(CNN) -- Sooner or later, James Richter knows the rabbit-ear antennas on his old-fashioned television will listen for a signal and hear nothing.
Old TV sets at a California recycling center last month. Many analog TV owners aren't ready to switch to digital.
The 36-year-old from Atlanta, Georgia, said he tried to convert his analog TV to digital but was turned down for a government coupon. He doesn't seem to mind.
"With the economy, I don't have enough cash to do cable, so I'm just really debating whether or not I really want to make that switch to digital," Richter said.
Richter will have four months longer to make up his mind after Congress voted Wednesday to delay the end of TV's rabbit-ears era.
On June 12, analog TV signals will end and only digital signals will remain. Old televisions like Richter's won't accept the new form of broadcast.
People with cable TV or satellite service will not be affected.
The switch had been scheduled for February 17, but Congress delayed the conversion -- which had been planned for years -- to accommodate people like Richter who had not been able to update their TVs.
The National Telecommunications and Information Administration offered a program to help people buy converter boxes that make old TVs work in the new era. That giveaway didn't meet demand, though, and as of late January, more than 3.2 million people were on the program's waiting list.
More than 6.5 million U.S. households, or 5.7 percent, were not ready for the crossover last month, according to an estimate from the Nielsen Company.
There's been little made of the people behind those numbers, though, as media reports largely have focused on the mechanics of the switch and the politics of when and how it will happen. Many of those who haven't bought converters are poor, older than 55, rural residents or racial minorities, according to Nielsen's estimates. Some of them told CNN they couldn't afford to pay for cable or satellite TV service.
While a person can live without TV, some of the late converts to digital depend on television for information and companionship.
"I live here by myself, so it will be a big deal for me," said Monica Lawson, a 42-year-old from rural Alto, Georgia. "Even just a couple hours a day of having that extra interaction, it's a stress reliever for me."
Lawson said she got a coupon to buy the digital converter box for her analog television as soon as they became available. She's attached the box to her TV, but her signal got worse.
"Basically I'm downgrading at this point," she said. "I'll go from having four or five channels I can watch on a regular basis to having one channel I can watch every now and then -- if at all."
Lawson, who is a real-estate appraiser and practices kinesiology, said she can't afford satellite service because her business has dropped with the economy.
She falls into a category of people who may lose their TV coverage with the switch to digital. It's likely the result of a phenomenon called the "cliff effect." While analog signals fizzle out over long distances, digital signals tend to stop completely at a certain falling-off point.
"With digital, you get a great picture or nothing," said Mark Wigfield, spokesperson for the Federal Communications Commission.
Some remote areas of the country could lose reception when analog signals stop in June, said Shermaze Ingram, spokesperson for the National Association of Broadcasters, an advocacy group that has been trying to inform people about the switch since 2006.

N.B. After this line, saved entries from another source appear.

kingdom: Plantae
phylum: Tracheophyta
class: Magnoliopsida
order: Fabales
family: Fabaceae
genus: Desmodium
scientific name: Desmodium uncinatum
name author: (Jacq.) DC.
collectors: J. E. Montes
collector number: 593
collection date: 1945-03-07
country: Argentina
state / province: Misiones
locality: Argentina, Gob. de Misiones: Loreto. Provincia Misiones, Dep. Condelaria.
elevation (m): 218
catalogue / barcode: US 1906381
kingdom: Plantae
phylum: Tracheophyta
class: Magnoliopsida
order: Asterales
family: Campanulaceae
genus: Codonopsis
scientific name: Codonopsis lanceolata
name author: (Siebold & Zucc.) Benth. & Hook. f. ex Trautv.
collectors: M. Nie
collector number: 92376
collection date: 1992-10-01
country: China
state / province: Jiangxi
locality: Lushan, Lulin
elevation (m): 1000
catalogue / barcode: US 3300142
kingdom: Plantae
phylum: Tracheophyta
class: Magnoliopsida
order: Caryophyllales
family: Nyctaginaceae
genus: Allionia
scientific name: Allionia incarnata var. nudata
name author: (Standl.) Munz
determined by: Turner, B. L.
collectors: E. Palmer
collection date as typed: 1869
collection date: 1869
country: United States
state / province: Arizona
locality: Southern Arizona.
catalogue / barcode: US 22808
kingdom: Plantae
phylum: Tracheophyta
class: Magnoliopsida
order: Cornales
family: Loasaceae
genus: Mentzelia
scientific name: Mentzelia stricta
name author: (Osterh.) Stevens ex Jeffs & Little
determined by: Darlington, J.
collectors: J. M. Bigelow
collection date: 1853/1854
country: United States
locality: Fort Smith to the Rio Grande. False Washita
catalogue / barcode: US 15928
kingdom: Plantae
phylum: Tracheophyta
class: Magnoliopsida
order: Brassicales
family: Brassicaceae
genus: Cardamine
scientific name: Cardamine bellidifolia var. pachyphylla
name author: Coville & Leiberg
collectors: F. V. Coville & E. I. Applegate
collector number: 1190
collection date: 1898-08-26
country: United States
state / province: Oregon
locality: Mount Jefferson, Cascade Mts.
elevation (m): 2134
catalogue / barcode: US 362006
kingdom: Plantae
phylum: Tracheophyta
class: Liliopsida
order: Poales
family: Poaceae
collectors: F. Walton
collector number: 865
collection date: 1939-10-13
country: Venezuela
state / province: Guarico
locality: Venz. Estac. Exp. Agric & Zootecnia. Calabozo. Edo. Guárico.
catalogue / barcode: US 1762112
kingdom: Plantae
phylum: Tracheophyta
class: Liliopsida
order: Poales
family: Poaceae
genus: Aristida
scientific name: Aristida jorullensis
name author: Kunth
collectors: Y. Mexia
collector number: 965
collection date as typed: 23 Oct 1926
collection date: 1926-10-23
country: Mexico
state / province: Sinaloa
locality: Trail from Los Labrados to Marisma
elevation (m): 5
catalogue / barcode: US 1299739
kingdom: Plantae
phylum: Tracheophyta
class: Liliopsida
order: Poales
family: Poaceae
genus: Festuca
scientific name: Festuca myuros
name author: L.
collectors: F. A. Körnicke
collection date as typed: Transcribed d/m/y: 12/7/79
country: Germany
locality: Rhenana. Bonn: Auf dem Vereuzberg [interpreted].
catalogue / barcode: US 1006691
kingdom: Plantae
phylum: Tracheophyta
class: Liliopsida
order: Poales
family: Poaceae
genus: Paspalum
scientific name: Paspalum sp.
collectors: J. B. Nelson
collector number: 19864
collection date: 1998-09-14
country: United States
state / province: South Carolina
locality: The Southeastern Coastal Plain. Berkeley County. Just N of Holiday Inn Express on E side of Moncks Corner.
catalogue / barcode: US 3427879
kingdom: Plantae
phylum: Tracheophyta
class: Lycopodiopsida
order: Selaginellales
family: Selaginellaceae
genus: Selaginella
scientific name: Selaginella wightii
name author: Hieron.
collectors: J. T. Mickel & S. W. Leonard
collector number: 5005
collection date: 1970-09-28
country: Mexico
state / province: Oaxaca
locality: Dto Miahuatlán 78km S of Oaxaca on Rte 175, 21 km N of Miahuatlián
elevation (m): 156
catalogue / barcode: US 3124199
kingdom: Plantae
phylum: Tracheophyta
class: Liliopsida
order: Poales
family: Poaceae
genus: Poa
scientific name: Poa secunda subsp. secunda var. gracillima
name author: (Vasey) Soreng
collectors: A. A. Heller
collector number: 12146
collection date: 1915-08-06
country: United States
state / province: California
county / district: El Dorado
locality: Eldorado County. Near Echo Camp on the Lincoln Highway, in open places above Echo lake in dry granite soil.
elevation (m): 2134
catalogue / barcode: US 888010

On the whole, studies show more people will get TV signals than will lose them in the switch to digital, Ingram said. The National Association of Broadcasters supports delaying the change until June in part because it will cause fewer people to go without TV after the change.
"There's no question that television is an important piece of the fabric of American life," Ingram said.
Congress elected to delay the digital switch in part because lawmakers don't want people to go without TV.
George Touchine, a 64-year-old from Gallup, New Mexico, said he has not gotten a converter coupon yet and cannot find the device in local stores. He said he will check back often, though, and hopes to be able to switch to digital in the coming days.
Like Touchine, more than 12 percent of New Mexico households in the Santa Fe and Albuquerque TV market are not ready for the switch, making the area the least prepared in the nation, according to Nielsen.
Being left out of the switch would be a big deal for Touchine. He is retired and says he spends a substantial part of his evening watching TV with his wife.
"I just watch the news all the time, that's all I want," he said. "I get the weather, the news, what's going on -- all of it -- I want to know it."
The annoyance of having to convert to digital may push Richter, the man in Atlanta, away from television entirely. iReport.com: 'You snooze, you lose'
Richter said he left a bad job as a local truck driver four years ago and hasn't been able to find steady work since. He's given up luxuries like cable TV, an Internet connection and movie rentals to make ends meet.
He said he applied for the free converter about a month ago but was turned down at least temporarily because all of the coupons had been given out.
He doesn't buy the idea that he needs a television to alert him about emergencies or severe weather.
"I do have a radio and I also have a cell phone. If something's really, really bad, someone can call me," he said. "And I figure if there's a nuclear war, it will be everywhere. Someone will let me know."
If Richter eventually gets a free converter box, he'll consider joining the digital TV world. But if not, he said won't be angry at the government for the delays.
He thinks he might be better off without all that extra noise.